(Dataset items)
______________________________
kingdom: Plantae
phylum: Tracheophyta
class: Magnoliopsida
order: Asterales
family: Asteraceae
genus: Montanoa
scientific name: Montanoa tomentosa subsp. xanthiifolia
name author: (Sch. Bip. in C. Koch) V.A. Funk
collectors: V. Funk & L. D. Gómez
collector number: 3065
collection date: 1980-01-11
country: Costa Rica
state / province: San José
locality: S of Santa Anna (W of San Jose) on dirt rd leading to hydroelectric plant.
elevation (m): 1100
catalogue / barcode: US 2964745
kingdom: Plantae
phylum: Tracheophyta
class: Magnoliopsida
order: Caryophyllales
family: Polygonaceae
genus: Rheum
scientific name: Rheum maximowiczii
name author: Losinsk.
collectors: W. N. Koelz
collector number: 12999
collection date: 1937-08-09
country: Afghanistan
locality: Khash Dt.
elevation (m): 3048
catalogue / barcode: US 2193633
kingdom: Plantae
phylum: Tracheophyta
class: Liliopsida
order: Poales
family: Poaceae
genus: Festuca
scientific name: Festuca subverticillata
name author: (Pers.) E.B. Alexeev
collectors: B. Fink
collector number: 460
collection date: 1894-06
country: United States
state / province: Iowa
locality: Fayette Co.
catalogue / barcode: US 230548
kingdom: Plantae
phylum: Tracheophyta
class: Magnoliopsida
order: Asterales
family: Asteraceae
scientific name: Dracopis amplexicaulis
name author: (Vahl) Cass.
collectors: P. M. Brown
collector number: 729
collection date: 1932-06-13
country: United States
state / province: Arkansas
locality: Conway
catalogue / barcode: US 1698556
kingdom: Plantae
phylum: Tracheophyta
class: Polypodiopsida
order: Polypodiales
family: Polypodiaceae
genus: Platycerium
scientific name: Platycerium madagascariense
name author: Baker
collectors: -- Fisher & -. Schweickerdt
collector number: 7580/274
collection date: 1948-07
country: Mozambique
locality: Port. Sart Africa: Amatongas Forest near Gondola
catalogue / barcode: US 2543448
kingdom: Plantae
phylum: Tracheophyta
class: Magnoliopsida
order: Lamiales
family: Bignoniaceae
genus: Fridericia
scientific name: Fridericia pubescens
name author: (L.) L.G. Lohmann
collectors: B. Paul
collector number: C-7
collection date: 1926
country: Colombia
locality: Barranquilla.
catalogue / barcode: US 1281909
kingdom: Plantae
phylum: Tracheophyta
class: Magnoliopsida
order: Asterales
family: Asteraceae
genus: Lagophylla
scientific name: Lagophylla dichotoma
______________________________
*Exercise objective*. Render the items above as a two-column CSV with the headers field and value, giving one row for each field name and its entry. Put each field in double quotes and replace any line breaks with spaces.

*Full response*.
field,value
"kingdom:","Plantae"
"phylum:","Tracheophyta"
"class:","Magnoliopsida"
"order:","Asterales"
"family:","Asteraceae"
"genus:","Montanoa"
"scientific name:","Montanoa tomentosa subsp. xanthiifolia"
"name author:","(Sch. Bip. in C. Koch) V.A. Funk"
"collectors:","V. Funk & L. D. Gómez"
"collector number:","3065"
"collection date:","1980-01-11"
"country:","Costa Rica"
"state / province:","San José"
"locality:","S of Santa Anna (W of San Jose) on dirt rd leading to hydroelectric plant."
"elevation (m):","1100"
"catalogue / barcode:","US 2964745"
"kingdom:","Plantae"
"phylum:","Tracheophyta"
"class:","Magnoliopsida"
"order:","Caryophyllales"
"family:","Polygonaceae"
"genus:","Rheum"
"scientific name:","Rheum maximowiczii"
"name author:","Losinsk."
"collectors:","W. N. Koelz"
"collector number:","12999"
"collection date:","1937-08-09"
"country:","Afghanistan"
"locality:","Khash Dt."
"elevation (m):","3048"
"catalogue / barcode:","US 2193633"
"kingdom:","Plantae"
"phylum:","Tracheophyta"
"class:","Liliopsida"
"order:","Poales"
"family:","Poaceae"
"genus:","Festuca"
"scientific name:","Festuca subverticillata"
"name author:","(Pers.) E.B. Alexeev"
"collectors:","B. Fink"
"collector number:","460"
"collection date:","1894-06"
"country:","United States"
"state / province:","Iowa"
"locality:","Fayette Co."
"catalogue / barcode:","US 230548"
"kingdom:","Plantae"
"phylum:","Tracheophyta"
"class:","Magnoliopsida"
"order:","Asterales"
"family:","Asteraceae"
"scientific name:","Dracopis amplexicaulis"
"name author:","(Vahl) Cass."
"collectors:","P. M. Brown"
"collector number:","729"
"collection date:","1932-06-13"
"country:","United States"
"state / province:","Arkansas"
"locality:","Conway"
"catalogue / barcode:","US 1698556"
"kingdom:","Plantae"
"phylum:","Tracheophyta"
"class:","Polypodiopsida"
"order:","Polypodiales"
"family:","Polypodiaceae"
"genus:","Platycerium"
"scientific name:","Platycerium madagascariense"
"name author:","Baker"
"collectors:","-- Fisher & -. Schweickerdt"
"collector number:","7580/274"
"collection date:","1948-07"
"country:","Mozambique"
"locality:","Port. Sart Africa: Amatongas Forest near Gondola"
"catalogue / barcode:","US 2543448"
"kingdom:","Plantae"
"phylum:","Tracheophyta"
"class:","Magnoliopsida"
"order:","Lamiales"
"family:","Bignoniaceae"
"genus:","Fridericia"
"scientific name:","Fridericia pubescens"
"name author:","(L.) L.G. Lohmann"
"collectors:","B. Paul"
"collector number:","C-7"
"collection date:","1926"
"country:","Colombia"
"locality:","Barranquilla."
"catalogue / barcode:","US 1281909"
"kingdom:","Plantae"
"phylum:","Tracheophyta"
"class:","Magnoliopsida"
"order:","Asterales"
"family:","Asteraceae"
"genus:","Lagophylla"
"scientific name:","Lagophylla dichotoma"